The above exception was the direct cause of the following exception:
Traceback (most recent call last):
File "/workspace/generate.py", line 20, in
I followed all the instructions that are mentioned in the README_offline.md
There's new bug in transformers where they auto convert non-safe tensors to safe, but they assume internet exists at that point. I patched transformers in the new linux_install.sh.
You can run:
sp=`python3.10 -c 'import site; print(site.getsitepackages()[0])'`
patch $sp/transformers/modeling_utils.py docs/trans.patch
To fix the non-docker case, I'm building new docker at moment that would be ready in a few hours.

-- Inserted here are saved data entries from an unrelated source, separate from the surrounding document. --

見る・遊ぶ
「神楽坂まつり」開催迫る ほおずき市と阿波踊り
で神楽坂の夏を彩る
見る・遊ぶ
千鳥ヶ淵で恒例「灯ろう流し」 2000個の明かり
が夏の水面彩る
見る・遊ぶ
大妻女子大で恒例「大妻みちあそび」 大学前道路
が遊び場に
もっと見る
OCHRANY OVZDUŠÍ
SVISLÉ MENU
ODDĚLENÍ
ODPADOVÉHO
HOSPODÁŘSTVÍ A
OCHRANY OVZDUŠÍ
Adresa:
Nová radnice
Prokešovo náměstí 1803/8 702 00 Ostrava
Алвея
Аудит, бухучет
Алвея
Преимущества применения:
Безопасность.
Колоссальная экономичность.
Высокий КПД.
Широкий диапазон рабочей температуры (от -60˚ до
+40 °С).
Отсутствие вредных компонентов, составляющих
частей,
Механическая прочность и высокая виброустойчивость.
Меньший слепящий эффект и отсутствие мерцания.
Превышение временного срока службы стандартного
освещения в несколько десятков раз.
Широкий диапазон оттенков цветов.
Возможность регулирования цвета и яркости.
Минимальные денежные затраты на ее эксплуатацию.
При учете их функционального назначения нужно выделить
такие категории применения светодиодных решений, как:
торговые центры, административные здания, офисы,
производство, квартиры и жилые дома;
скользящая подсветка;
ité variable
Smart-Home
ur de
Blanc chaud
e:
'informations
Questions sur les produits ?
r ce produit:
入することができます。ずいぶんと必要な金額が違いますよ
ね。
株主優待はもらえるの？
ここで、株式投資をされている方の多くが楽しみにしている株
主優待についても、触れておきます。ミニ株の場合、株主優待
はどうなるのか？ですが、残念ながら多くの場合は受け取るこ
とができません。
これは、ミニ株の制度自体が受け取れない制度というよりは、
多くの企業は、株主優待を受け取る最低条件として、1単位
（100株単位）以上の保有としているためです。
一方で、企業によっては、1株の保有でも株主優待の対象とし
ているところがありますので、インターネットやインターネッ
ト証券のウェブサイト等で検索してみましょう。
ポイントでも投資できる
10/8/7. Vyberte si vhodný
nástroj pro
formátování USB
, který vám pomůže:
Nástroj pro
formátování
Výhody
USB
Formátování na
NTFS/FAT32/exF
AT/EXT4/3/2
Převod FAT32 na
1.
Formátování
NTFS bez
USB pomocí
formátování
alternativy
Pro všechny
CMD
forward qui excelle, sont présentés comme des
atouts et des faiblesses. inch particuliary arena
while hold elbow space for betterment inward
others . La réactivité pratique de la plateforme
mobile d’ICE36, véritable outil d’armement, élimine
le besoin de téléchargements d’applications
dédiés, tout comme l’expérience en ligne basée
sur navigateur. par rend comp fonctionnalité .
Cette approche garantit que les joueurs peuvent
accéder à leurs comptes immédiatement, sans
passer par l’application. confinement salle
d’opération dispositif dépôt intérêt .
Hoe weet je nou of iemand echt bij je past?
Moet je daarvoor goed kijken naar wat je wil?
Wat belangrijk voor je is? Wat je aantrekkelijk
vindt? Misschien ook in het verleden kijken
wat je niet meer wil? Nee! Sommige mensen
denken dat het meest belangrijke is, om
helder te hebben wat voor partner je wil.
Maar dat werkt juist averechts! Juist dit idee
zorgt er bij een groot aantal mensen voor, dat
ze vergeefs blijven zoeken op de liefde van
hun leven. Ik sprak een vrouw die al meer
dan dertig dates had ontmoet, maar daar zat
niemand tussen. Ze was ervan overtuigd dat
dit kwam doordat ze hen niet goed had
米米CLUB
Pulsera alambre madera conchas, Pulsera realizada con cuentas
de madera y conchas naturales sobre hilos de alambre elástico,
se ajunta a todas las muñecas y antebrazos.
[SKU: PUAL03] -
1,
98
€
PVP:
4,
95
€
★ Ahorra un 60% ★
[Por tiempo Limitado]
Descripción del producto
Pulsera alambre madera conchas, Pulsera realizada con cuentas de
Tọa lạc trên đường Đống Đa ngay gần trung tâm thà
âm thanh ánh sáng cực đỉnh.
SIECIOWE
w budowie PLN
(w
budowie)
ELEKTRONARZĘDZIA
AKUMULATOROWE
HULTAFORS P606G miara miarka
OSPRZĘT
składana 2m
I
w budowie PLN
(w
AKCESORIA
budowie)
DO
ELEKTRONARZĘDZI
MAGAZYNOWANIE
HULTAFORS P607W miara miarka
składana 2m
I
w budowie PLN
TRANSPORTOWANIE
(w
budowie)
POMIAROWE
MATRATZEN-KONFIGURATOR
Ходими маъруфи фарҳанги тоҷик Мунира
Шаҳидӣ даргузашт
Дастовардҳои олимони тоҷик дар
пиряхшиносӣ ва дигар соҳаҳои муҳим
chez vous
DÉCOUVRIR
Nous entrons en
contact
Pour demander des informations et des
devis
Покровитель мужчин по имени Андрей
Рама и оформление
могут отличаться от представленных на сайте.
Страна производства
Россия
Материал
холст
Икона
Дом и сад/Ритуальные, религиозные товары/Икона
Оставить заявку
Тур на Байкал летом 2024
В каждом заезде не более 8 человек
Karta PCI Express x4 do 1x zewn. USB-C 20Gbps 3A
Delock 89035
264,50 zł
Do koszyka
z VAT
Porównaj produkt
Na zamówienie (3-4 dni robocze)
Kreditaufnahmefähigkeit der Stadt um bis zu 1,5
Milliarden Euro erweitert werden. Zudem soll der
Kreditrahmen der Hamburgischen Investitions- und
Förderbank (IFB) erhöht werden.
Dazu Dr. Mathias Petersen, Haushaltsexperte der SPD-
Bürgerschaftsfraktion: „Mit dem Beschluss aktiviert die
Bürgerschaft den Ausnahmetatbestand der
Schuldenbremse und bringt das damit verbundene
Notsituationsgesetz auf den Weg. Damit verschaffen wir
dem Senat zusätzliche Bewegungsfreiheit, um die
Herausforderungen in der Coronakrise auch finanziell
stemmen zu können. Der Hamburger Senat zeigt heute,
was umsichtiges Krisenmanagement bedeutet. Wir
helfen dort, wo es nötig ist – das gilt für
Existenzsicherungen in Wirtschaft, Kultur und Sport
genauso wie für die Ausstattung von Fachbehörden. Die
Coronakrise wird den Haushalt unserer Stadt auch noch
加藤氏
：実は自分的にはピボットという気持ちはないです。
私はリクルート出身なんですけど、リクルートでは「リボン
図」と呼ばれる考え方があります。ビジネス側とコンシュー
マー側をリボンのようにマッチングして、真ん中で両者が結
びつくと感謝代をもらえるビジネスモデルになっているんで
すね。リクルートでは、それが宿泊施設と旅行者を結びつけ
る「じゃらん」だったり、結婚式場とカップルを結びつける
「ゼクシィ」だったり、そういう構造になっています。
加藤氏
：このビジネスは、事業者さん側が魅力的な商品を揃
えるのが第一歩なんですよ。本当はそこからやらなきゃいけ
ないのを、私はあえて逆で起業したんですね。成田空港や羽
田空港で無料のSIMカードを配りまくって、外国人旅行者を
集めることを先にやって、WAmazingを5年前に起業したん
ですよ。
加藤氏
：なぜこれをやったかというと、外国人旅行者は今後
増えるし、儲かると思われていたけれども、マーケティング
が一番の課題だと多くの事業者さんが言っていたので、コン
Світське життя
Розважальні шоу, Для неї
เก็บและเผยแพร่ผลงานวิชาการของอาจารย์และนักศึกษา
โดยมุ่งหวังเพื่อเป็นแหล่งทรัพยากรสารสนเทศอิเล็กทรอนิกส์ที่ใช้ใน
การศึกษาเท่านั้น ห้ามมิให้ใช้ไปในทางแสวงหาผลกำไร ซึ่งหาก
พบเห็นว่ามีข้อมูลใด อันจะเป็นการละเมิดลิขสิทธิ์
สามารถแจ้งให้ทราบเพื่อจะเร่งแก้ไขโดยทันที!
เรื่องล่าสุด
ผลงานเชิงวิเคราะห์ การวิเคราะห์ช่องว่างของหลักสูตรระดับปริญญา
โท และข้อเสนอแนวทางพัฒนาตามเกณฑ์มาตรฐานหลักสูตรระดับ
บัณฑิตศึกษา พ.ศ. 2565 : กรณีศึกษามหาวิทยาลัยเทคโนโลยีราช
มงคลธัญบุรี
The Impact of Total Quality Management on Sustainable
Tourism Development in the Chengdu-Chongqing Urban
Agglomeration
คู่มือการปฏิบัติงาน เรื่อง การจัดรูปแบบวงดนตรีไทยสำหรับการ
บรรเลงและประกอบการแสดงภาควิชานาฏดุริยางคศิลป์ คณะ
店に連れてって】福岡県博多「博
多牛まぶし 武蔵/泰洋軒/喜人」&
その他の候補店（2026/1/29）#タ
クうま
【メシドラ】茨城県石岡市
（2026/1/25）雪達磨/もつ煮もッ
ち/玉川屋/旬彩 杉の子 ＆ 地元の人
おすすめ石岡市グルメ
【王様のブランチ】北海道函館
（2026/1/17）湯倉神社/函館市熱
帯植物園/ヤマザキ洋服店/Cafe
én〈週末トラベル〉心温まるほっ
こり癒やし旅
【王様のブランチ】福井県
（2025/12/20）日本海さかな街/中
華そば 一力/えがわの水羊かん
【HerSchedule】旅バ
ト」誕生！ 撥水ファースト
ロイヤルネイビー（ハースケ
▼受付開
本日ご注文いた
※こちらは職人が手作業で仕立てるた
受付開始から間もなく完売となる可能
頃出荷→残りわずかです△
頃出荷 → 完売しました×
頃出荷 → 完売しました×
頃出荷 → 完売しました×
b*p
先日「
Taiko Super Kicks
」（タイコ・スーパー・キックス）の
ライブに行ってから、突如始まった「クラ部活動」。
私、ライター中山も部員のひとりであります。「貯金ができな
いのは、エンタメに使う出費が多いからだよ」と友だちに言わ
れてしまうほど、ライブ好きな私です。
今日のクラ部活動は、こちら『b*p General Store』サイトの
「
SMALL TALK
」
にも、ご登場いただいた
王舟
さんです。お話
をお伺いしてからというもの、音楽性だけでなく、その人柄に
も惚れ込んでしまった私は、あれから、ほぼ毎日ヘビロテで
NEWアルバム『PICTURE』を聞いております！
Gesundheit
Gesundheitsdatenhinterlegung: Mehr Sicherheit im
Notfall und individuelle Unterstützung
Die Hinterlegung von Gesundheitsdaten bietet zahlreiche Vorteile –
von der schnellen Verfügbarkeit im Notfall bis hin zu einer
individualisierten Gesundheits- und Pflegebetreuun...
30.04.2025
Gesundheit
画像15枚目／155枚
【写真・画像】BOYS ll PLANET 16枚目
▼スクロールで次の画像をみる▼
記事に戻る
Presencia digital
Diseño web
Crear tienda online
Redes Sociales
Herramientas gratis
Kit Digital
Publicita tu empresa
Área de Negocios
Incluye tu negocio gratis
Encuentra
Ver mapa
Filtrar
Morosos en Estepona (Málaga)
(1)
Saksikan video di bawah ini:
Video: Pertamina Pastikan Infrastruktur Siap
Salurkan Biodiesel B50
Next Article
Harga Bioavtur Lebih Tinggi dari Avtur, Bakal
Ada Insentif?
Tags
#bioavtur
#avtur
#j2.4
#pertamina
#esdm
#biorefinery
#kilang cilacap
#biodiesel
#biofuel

Or you can delete your unsafe tensors and pass --use_safetensors=True while online to use those.
I still got the same error when running running docker image on the machine which hasn't internet connection.
The patch doesn't work on newer transformers. Try sticking to transformers==4.41.0
I updated the patch and requirements to be for transformers>=4.41.2
and bumped them on fixing the issue.
I built the docker image from the repo and running it using the following commands :
When the container run first time it downloads models, ocr model and some configs from the internet then run successfully. But I want to run this docker image on another machine which haven't internet connection. How can i do that? Can you provide the steps for creating the docker image that have all the necessary configs, ocr model and required language model inside the images that you can run on any machine without the internet connection? And also share the list of commands for running this new image which have all the required things.